5. Document similarity, outlier removed


Larger view of image

This visualization shows the ten DHQ articles that the topic modeling procedure identified as most similar (the outlier article mentioned in the last visualization description, 000032.xml, was removed first). A quick skim of these articles reveals some obvious similarities as well as some mysteries in terms of how the articles are similar (the ID numbers are individual DHQ article IDs):

00005 - 000009
Reading Potential: The Oulipo and the Meaning of Algorithms
Somewhere Nearby is Colossal Cave: Examining Will Crowther's Original Adventure in Code and in Kentucky

000009 - 000044
Somewhere Nearby is Colossal Cave: Examining Will Crowther's Original Adventure in Code and in Kentucky
Mining Eighteenth Century Ontologies: Machine Learning and Knowledge Classification in the Encyclopédie

000042 - 000068
Vive la Différence! Text Mining Gender Difference in French Literature
Ontologies and Logic Reasoning as Tools in Humanities?

000009 - 000068
Somewhere Nearby is Colossal Cave: Examining Will Crowther's Original Adventure in Code and in Kentucky
Ontologies and Logic Reasoning as Tools in Humanities?

000042 - 000082
Vive la Différence!
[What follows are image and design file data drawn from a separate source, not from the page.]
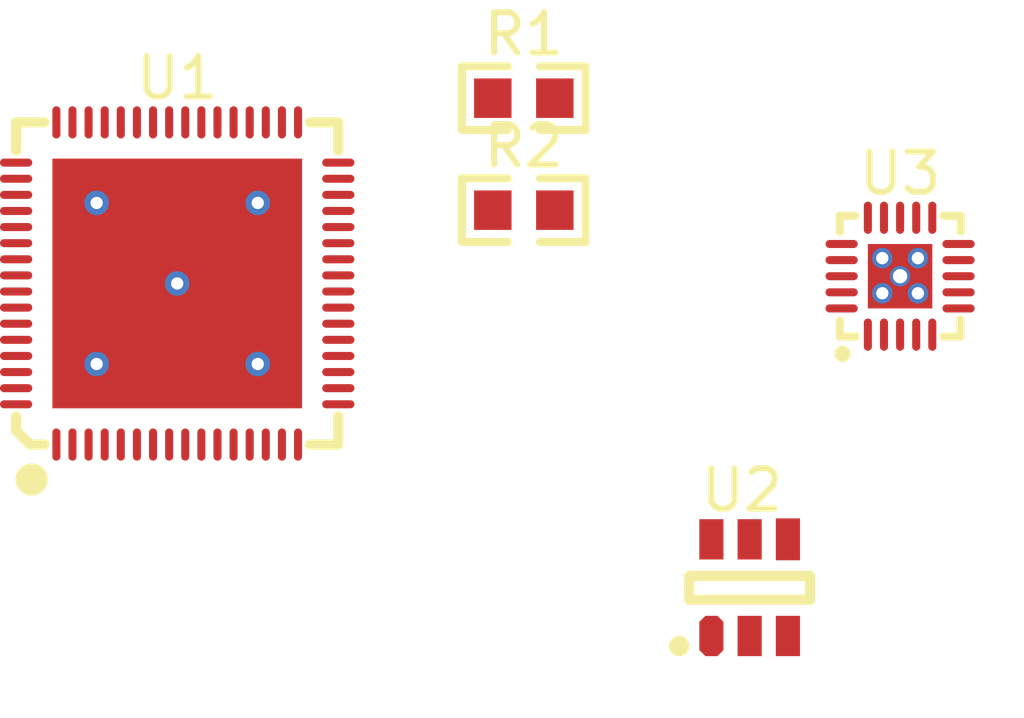
<source format=kicad_pcb>
(kicad_pcb
	(version 20241229)
	(generator "pcbnew")
	(generator_version "9.0")
	(general
		(thickness 1.6)
		(legacy_teardrops no)
	)
	(paper "A4")
	(layers
		(0 "F.Cu" signal)
		(2 "B.Cu" signal)
		(9 "F.Adhes" user "F.Adhesive")
		(11 "B.Adhes" user "B.Adhesive")
		(13 "F.Paste" user)
		(15 "B.Paste" user)
		(5 "F.SilkS" user "F.Silkscreen")
		(7 "B.SilkS" user "B.Silkscreen")
		(1 "F.Mask" user)
		(3 "B.Mask" user)
		(17 "Dwgs.User" user "User.Drawings")
		(19 "Cmts.User" user "User.Comments")
		(21 "Eco1.User" user "User.Eco1")
		(23 "Eco2.User" user "User.Eco2")
		(25 "Edge.Cuts" user)
		(27 "Margin" user)
		(31 "F.CrtYd" user "F.Courtyard")
		(29 "B.CrtYd" user "B.Courtyard")
		(35 "F.Fab" user)
		(33 "B.Fab" user)
		(39 "User.1" user)
		(41 "User.2" user)
		(43 "User.3" user)
		(45 "User.4" user)
	)
	(setup
		(pad_to_mask_clearance 0)
		(allow_soldermask_bridges_in_footprints no)
		(tenting front back)
		(pcbplotparams
			(layerselection 0x00000000_00000000_55555555_5755f5ff)
			(plot_on_all_layers_selection 0x00000000_00000000_00000000_00000000)
			(disableapertmacros no)
			(usegerberextensions no)
			(usegerberattributes yes)
			(usegerberadvancedattributes yes)
			(creategerberjobfile yes)
			(dashed_line_dash_ratio 12.000000)
			(dashed_line_gap_ratio 3.000000)
			(svgprecision 4)
			(plotframeref no)
			(mode 1)
			(useauxorigin no)
			(hpglpennumber 1)
			(hpglpenspeed 20)
			(hpglpendiameter 15.000000)
			(pdf_front_fp_property_popups yes)
			(pdf_back_fp_property_popups yes)
			(pdf_metadata yes)
			(pdf_single_document no)
			(dxfpolygonmode yes)
			(dxfimperialunits yes)
			(dxfusepcbnewfont yes)
			(psnegative no)
			(psa4output no)
			(plot_black_and_white yes)
			(sketchpadsonfab no)
			(plotpadnumbers no)
			(hidednponfab no)
			(sketchdnponfab yes)
			(crossoutdnponfab yes)
			(subtractmaskfromsilk no)
			(outputformat 1)
			(mirror no)
			(drillshape 1)
			(scaleselection 1)
			(outputdirectory "")
		)
	)
	(net 0 "")
	(net 1 "GND")
	(net 2 "Net-(U2-ISET)")
	(net 3 "+3.3V")
	(net 4 "/PWRSTOP")
	(net 5 "unconnected-(U1-GND-Pad16)")
	(net 6 "unconnected-(U1-VDD33{slash}VIO33-Pad21)")
	(net 7 "unconnected-(U1-VFB-Pad17)")
	(net 8 "unconnected-(U1-UP_SS_TXB-Pad38)")
	(net 9 "unconnected-(U1-VIO33-Pad54)")
	(net 10 "unconnected-(U1-NC-Pad46)")
	(net 11 "unconnected-(U1-UP_HS_DM-Pad36)")
	(net 12 "unconnected-(U1-P4_HS_DM-Pad64)")
	(net 13 "unconnected-(U1-P1_HS_DM-Pad53)")
	(net 14 "unconnected-(U1-P2_HS_DP-Pad9)")
	(net 15 "unconnected-(U1-P4_VDD12-Pad58)")
	(net 16 "unconnected-(U1-P4_HS_DP-Pad63)")
	(net 17 "unconnected-(U1-AVDD33-Pad35)")
	(net 18 "unconnected-(U1-GND-Pad0)")
	(net 19 "unconnected-(U1-UP_SS_TXA-Pad39)")
	(net 20 "unconnected-(U1-CFG0-Pad22)")
	(net 21 "unconnected-(U1-P1_SS_TXA-Pad48)")
	(net 22 "unconnected-(U1-P2_SS_TXB-Pad11)")
	(net 23 "unconnected-(U1-P2_VDD12-Pad13)")
	(net 24 "unconnected-(U1-P1_HS_DP-Pad52)")
	(net 25 "unconnected-(U1-DVDD12-Pad27)")
	(net 26 "unconnected-(U1-P2_SS_RXA-Pad15)")
	(net 27 "unconnected-(U1-P1_SS_RXA-Pad51)")
	(net 28 "unconnected-(U1-NC-Pad61)")
	(net 29 "unconnected-(U1-SPI_SCS-Pad31)")
	(net 30 "unconnected-(U1-P2_SS_RXB-Pad14)")
	(net 31 "unconnected-(U1-UP_HS_DP-Pad37)")
	(net 32 "unconnected-(U1-P4_SS_TXB-Pad56)")
	(net 33 "unconnected-(U1-NC-Pad43)")
	(net 34 "unconnected-(U1-P4_SS_RXA-Pad60)")
	(net 35 "unconnected-(U1-LED{slash}CFG2-Pad32)")
	(net 36 "unconnected-(U1-VSW-Pad19)")
	(net 37 "unconnected-(U1-P3_SS_RXA-Pad5)")
	(net 38 "unconnected-(U1-P2_HS_DM-Pad10)")
	(net 39 "unconnected-(U1-P1_SS_RXB-Pad50)")
	(net 40 "unconnected-(U1-VDD5-Pad20)")
	(net 41 "unconnected-(U1-CFG1-Pad23)")
	(net 42 "unconnected-(U1-GND_DCDC-Pad18)")
	(net 43 "unconnected-(U1-NC-Pad8)")
	(net 44 "unconnected-(U1-UP_SS_RXA-Pad42)")
	(net 45 "unconnected-(U1-VBUS_DET-Pad25)")
	(net 46 "unconnected-(U1-NC-Pad62)")
	(net 47 "unconnected-(U1-P1_VDD12-Pad49)")
	(net 48 "unconnected-(U1-P1_SS_TXB-Pad47)")
	(net 49 "unconnected-(U1-P3_HS_DP-Pad6)")
	(net 50 "unconnected-(U1-P3_SS_RXB-Pad4)")
	(net 51 "unconnected-(U1-P3_SS_TXA-Pad2)")
	(net 52 "unconnected-(U1-SPI_MOSI-Pad28)")
	(net 53 "unconnected-(U1-UP_SS_RXB-Pad41)")
	(net 54 "unconnected-(U1-UP_VDD12-Pad40)")
	(net 55 "unconnected-(U1-NC-Pad26)")
	(net 56 "unconnected-(U1-P3_HS_DM-Pad7)")
	(net 57 "unconnected-(U1-SPI_SCK-Pad29)")
	(net 58 "unconnected-(U1-P3_SS_TXB-Pad1)")
	(net 59 "unconnected-(U1-XI-Pad45)")
	(net 60 "unconnected-(U1-XO-Pad44)")
	(net 61 "unconnected-(U1-NC-Pad55)")
	(net 62 "unconnected-(U1-RESET#-Pad24)")
	(net 63 "unconnected-(U1-SPI_MISO-Pad30)")
	(net 64 "unconnected-(U1-P3_VDD12-Pad3)")
	(net 65 "unconnected-(U1-P4_SS_TXA-Pad57)")
	(net 66 "unconnected-(U1-P2_SS_TXA-Pad12)")
	(net 67 "/PWRSTART")
	(net 68 "unconnected-(U1-P4_SS_RXB-Pad59)")
	(net 69 "+5V")
	(net 70 "VBUS")
	(net 71 "unconnected-(U3-SDA-Pad1)")
	(net 72 "unconnected-(U3-GND-Pad0)")
	(net 73 "unconnected-(U3-CCPDG1-Pad10)")
	(net 74 "unconnected-(U3-ODL1-Pad3)")
	(net 75 "unconnected-(U3-HVCP-Pad15)")
	(net 76 "unconnected-(U3-CCPDG2-Pad9)")
	(net 77 "unconnected-(U3-SCL-Pad2)")
	(net 78 "unconnected-(U3-HVIO-Pad7)")
	(net 79 "unconnected-(U3-VBUS-Pad16)")
	(net 80 "unconnected-(U3-CCL1-Pad5)")
	(net 81 "unconnected-(U3-KEY-Pad8)")
	(net 82 "unconnected-(U3-ODL2-Pad4)")
	(net 83 "unconnected-(U3-CCH2-Pad11)")
	(net 84 "unconnected-(U3-ODH2-Pad13)")
	(net 85 "unconnected-(U3-VDD33-Pad20)")
	(net 86 "unconnected-(U3-GND-Pad18)")
	(net 87 "unconnected-(U3-VSYS-Pad17)")
	(net 88 "unconnected-(U3-ODH1-Pad14)")
	(net 89 "unconnected-(U3-CCL2-Pad6)")
	(net 90 "unconnected-(U3-CCH1-Pad12)")
	(net 91 "unconnected-(U3-VDD49-Pad19)")
	(footprint "CHXXX:0603" (layer "F.Cu") (at 112.98 78.07))
	(footprint "CHXXX:QFN20_3X3" (layer "F.Cu") (at 123.0928 79.71))
	(footprint "CHXXX:0603" (layer "F.Cu") (at 112.98 75.29))
	(footprint "CHXXX:QFN64_8X8" (layer "F.Cu") (at 105.144 79.89))
	(footprint "CHXXX:SOT-23-6" (layer "F.Cu") (at 118.4075 88.643))
	(embedded_fonts no)
)

</source>
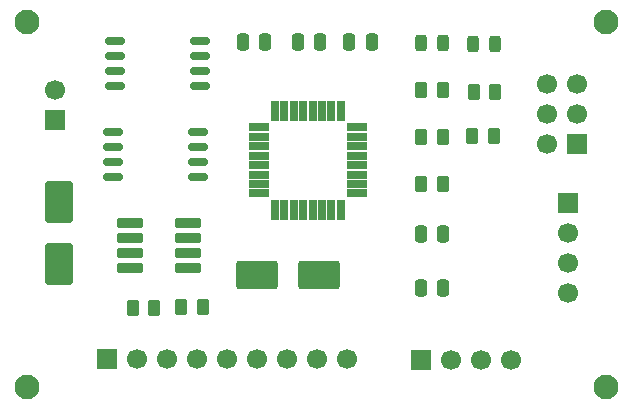
<source format=gbr>
%TF.GenerationSoftware,KiCad,Pcbnew,9.0.4*%
%TF.CreationDate,2025-12-07T17:14:32+03:30*%
%TF.ProjectId,MCU_Data logger003,4d43555f-4461-4746-9120-6c6f67676572,1*%
%TF.SameCoordinates,Original*%
%TF.FileFunction,Soldermask,Top*%
%TF.FilePolarity,Negative*%
%FSLAX46Y46*%
G04 Gerber Fmt 4.6, Leading zero omitted, Abs format (unit mm)*
G04 Created by KiCad (PCBNEW 9.0.4) date 2025-12-07 17:14:32*
%MOMM*%
%LPD*%
G01*
G04 APERTURE LIST*
G04 Aperture macros list*
%AMRoundRect*
0 Rectangle with rounded corners*
0 $1 Rounding radius*
0 $2 $3 $4 $5 $6 $7 $8 $9 X,Y pos of 4 corners*
0 Add a 4 corners polygon primitive as box body*
4,1,4,$2,$3,$4,$5,$6,$7,$8,$9,$2,$3,0*
0 Add four circle primitives for the rounded corners*
1,1,$1+$1,$2,$3*
1,1,$1+$1,$4,$5*
1,1,$1+$1,$6,$7*
1,1,$1+$1,$8,$9*
0 Add four rect primitives between the rounded corners*
20,1,$1+$1,$2,$3,$4,$5,0*
20,1,$1+$1,$4,$5,$6,$7,0*
20,1,$1+$1,$6,$7,$8,$9,0*
20,1,$1+$1,$8,$9,$2,$3,0*%
G04 Aperture macros list end*
%ADD10C,2.100000*%
%ADD11RoundRect,0.243750X-0.243750X-0.456250X0.243750X-0.456250X0.243750X0.456250X-0.243750X0.456250X0*%
%ADD12RoundRect,0.250000X-0.250000X-0.475000X0.250000X-0.475000X0.250000X0.475000X-0.250000X0.475000X0*%
%ADD13RoundRect,0.250000X-0.262500X-0.450000X0.262500X-0.450000X0.262500X0.450000X-0.262500X0.450000X0*%
%ADD14R,1.700000X1.700000*%
%ADD15C,1.700000*%
%ADD16RoundRect,0.250000X0.250000X0.475000X-0.250000X0.475000X-0.250000X-0.475000X0.250000X-0.475000X0*%
%ADD17RoundRect,0.162500X-0.650000X-0.162500X0.650000X-0.162500X0.650000X0.162500X-0.650000X0.162500X0*%
%ADD18RoundRect,0.250000X0.262500X0.450000X-0.262500X0.450000X-0.262500X-0.450000X0.262500X-0.450000X0*%
%ADD19RoundRect,0.099250X-0.987750X-0.297750X0.987750X-0.297750X0.987750X0.297750X-0.987750X0.297750X0*%
%ADD20RoundRect,0.094250X-0.742750X-0.282750X0.742750X-0.282750X0.742750X0.282750X-0.742750X0.282750X0*%
%ADD21RoundRect,0.094250X-0.282750X-0.742750X0.282750X-0.742750X0.282750X0.742750X-0.282750X0.742750X0*%
%ADD22RoundRect,0.250001X0.949999X-1.499999X0.949999X1.499999X-0.949999X1.499999X-0.949999X-1.499999X0*%
%ADD23RoundRect,0.250001X-1.499999X-0.949999X1.499999X-0.949999X1.499999X0.949999X-1.499999X0.949999X0*%
G04 APERTURE END LIST*
D10*
%TO.C,H4*%
X149984735Y-123438000D03*
%TD*%
%TO.C,H3*%
X149984735Y-92513000D03*
%TD*%
%TO.C,H2*%
X101009735Y-92513000D03*
%TD*%
%TO.C,H1*%
X101009735Y-123438000D03*
%TD*%
D11*
%TO.C,D2*%
X134356400Y-94363000D03*
X136231400Y-94363000D03*
%TD*%
D12*
%TO.C,C2*%
X136223900Y-115089400D03*
X134323900Y-115089400D03*
%TD*%
D13*
%TO.C,R4*%
X136166400Y-106301000D03*
X134341400Y-106301000D03*
%TD*%
D12*
%TO.C,C4*%
X136223900Y-110517400D03*
X134323900Y-110517400D03*
%TD*%
D13*
%TO.C,R7*%
X136166400Y-98274600D03*
X134341400Y-98274600D03*
%TD*%
%TO.C,R3*%
X136166400Y-102287800D03*
X134341400Y-102287800D03*
%TD*%
%TO.C,R6*%
X140498400Y-102198200D03*
X138673400Y-102198200D03*
%TD*%
D11*
%TO.C,D1*%
X140625000Y-94375000D03*
X138750000Y-94375000D03*
%TD*%
D13*
%TO.C,R5*%
X140600000Y-98489800D03*
X138775000Y-98489800D03*
%TD*%
D14*
%TO.C,J4*%
X147561700Y-102859000D03*
D15*
X145021700Y-102859000D03*
X147561700Y-100319000D03*
X145021700Y-100319000D03*
X147561700Y-97779000D03*
X145021700Y-97779000D03*
%TD*%
D12*
%TO.C,C1*%
X119225500Y-94273800D03*
X121125500Y-94273800D03*
%TD*%
D16*
%TO.C,C3*%
X125799100Y-94273800D03*
X123899100Y-94273800D03*
%TD*%
D17*
%TO.C,U3*%
X108460000Y-94146800D03*
X108460000Y-95416800D03*
X108460000Y-96686800D03*
X108460000Y-97956800D03*
X115635000Y-97956800D03*
X115635000Y-96686800D03*
X115635000Y-95416800D03*
X115635000Y-94146800D03*
%TD*%
D14*
%TO.C,BT1*%
X103360700Y-100827000D03*
D15*
X103360700Y-98287000D03*
%TD*%
D18*
%TO.C,R1*%
X111740800Y-116778200D03*
X109915800Y-116778200D03*
%TD*%
D19*
%TO.C,U2*%
X109674100Y-109539200D03*
X109674100Y-110809200D03*
X109674100Y-112079200D03*
X109674100Y-113349200D03*
X114624100Y-113349200D03*
X114624100Y-112079200D03*
X114624100Y-110809200D03*
X114624100Y-109539200D03*
%TD*%
D20*
%TO.C,U4*%
X120573900Y-101463000D03*
X120573900Y-102263000D03*
X120573900Y-103063000D03*
X120573900Y-103863000D03*
X120573900Y-104663000D03*
X120573900Y-105463000D03*
X120573900Y-106263000D03*
X120573900Y-107063000D03*
D21*
X121943900Y-108433000D03*
X122743900Y-108433000D03*
X123543900Y-108433000D03*
X124343900Y-108433000D03*
X125143900Y-108433000D03*
X125943900Y-108433000D03*
X126743900Y-108433000D03*
X127543900Y-108433000D03*
D20*
X128913900Y-107063000D03*
X128913900Y-106263000D03*
X128913900Y-105463000D03*
X128913900Y-104663000D03*
X128913900Y-103863000D03*
X128913900Y-103063000D03*
X128913900Y-102263000D03*
X128913900Y-101463000D03*
D21*
X127543900Y-100093000D03*
X126743900Y-100093000D03*
X125943900Y-100093000D03*
X125143900Y-100093000D03*
X124343900Y-100093000D03*
X123543900Y-100093000D03*
X122743900Y-100093000D03*
X121943900Y-100093000D03*
%TD*%
D14*
%TO.C,J3*%
X107780300Y-121096200D03*
D15*
X110320300Y-121096200D03*
X112860300Y-121096200D03*
X115400300Y-121096200D03*
X117940300Y-121096200D03*
X120480300Y-121096200D03*
X123020300Y-121096200D03*
X125560300Y-121096200D03*
X128100300Y-121096200D03*
%TD*%
D22*
%TO.C,Y1*%
X103716300Y-113028200D03*
X103716300Y-107828200D03*
%TD*%
D23*
%TO.C,Y2*%
X120471100Y-113984200D03*
X125671100Y-113984200D03*
%TD*%
D14*
%TO.C,J2*%
X134348700Y-121147000D03*
D15*
X136888700Y-121147000D03*
X139428700Y-121147000D03*
X141968700Y-121147000D03*
%TD*%
D14*
%TO.C,J1*%
X146773900Y-107903000D03*
D15*
X146773900Y-110443000D03*
X146773900Y-112983000D03*
X146773900Y-115523000D03*
%TD*%
D13*
%TO.C,R2*%
X114030600Y-116676600D03*
X115855600Y-116676600D03*
%TD*%
D17*
%TO.C,U1*%
X108256800Y-101868400D03*
X108256800Y-103138400D03*
X108256800Y-104408400D03*
X108256800Y-105678400D03*
X115431800Y-105678400D03*
X115431800Y-104408400D03*
X115431800Y-103138400D03*
X115431800Y-101868400D03*
%TD*%
D16*
%TO.C,C5*%
X130167900Y-94273800D03*
X128267900Y-94273800D03*
%TD*%
M02*

</source>
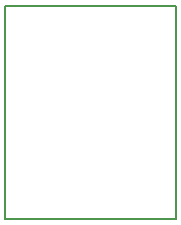
<source format=gm1>
G04 #@! TF.GenerationSoftware,KiCad,Pcbnew,5.0.2-bee76a0~70~ubuntu18.04.1*
G04 #@! TF.CreationDate,2018-12-18T05:27:10+01:00*
G04 #@! TF.ProjectId,myoelectronics_spi_harness_to_motor_controller_adapter,6d796f65-6c65-4637-9472-6f6e6963735f,rev?*
G04 #@! TF.SameCoordinates,Original*
G04 #@! TF.FileFunction,Profile,NP*
%FSLAX46Y46*%
G04 Gerber Fmt 4.6, Leading zero omitted, Abs format (unit mm)*
G04 Created by KiCad (PCBNEW 5.0.2-bee76a0~70~ubuntu18.04.1) date Tue 18 Dec 2018 05:27:10 CET*
%MOMM*%
%LPD*%
G01*
G04 APERTURE LIST*
%ADD10C,0.150000*%
G04 APERTURE END LIST*
D10*
X126500000Y-94000000D02*
X126500000Y-76000000D01*
X141000000Y-94000000D02*
X126500000Y-94000000D01*
X141000000Y-76000000D02*
X141000000Y-94000000D01*
X126500000Y-76000000D02*
X141000000Y-76000000D01*
M02*

</source>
Text Mining Gender Difference in French Literature
Digital Encoding as a Hermeneutic and Semiotic Act: The Case of Valerio Magrelli

000044 - 000082
Mining Eighteenth Century Ontologies: Machine Learning and Knowledge Classification in the Encyclopédie
Digital Encoding as a Hermeneutic and Semiotic Act: The Case of Valerio Magrelli

000009 - 000070
Somewhere Nearby is Colossal Cave: Examining Will Crowther's Original Adventure in Code and in Kentucky
The Potential and Problems in using High Performance Computing in the Arts and Humanities: the Researching e-Science Analysis of Census Holdings (ReACH) Project

000070 - 000082
The Potential and Problems in using High Performance Computing in the Arts and Humanities: the Researching e-Science Analysis of Census Holdings (ReACH) Project
Digital Encoding as a Hermeneutic and Semiotic Act: The Case of Valerio Magrelli

000009 - 000082
Somewhere Nearby is Colossal Cave: Examining Will Crowther's Original Adventure in Code and in Kentucky
Digital Encoding as a Hermeneutic and Semiotic Act: The Case of Valerio Magrelli

000005 - 000070
Reading Potential: The Oulipo and the Meaning of Algorithms
The Potential and Problems in using High Performance Computing in the Arts and Humanities: the Researching e-Science Analysis of Census Holdings (ReACH) Project

Some similarities are obviously thematic ("Reading Potential: The Oulipo and the Meaning of Algorithms" and "Somewhere Nearby is Colossal Cave: Examining Will Crowther's Original Adventure in Code and in Kentucky" both discuss games and play). Other articles may seem to discuss quite different issues while still employing a highly similar vocabulary; "Reading Potential: The Oulipo and the Meaning of Algorithms" and "The Potential and Problems in using High Performance Computing in the Arts and Humanities: the Researching e-Science Analysis of Census Holdings (ReACH)" shared a closeness to a topic containing fairly decontextualized words such as work, time, university, see, same, and make.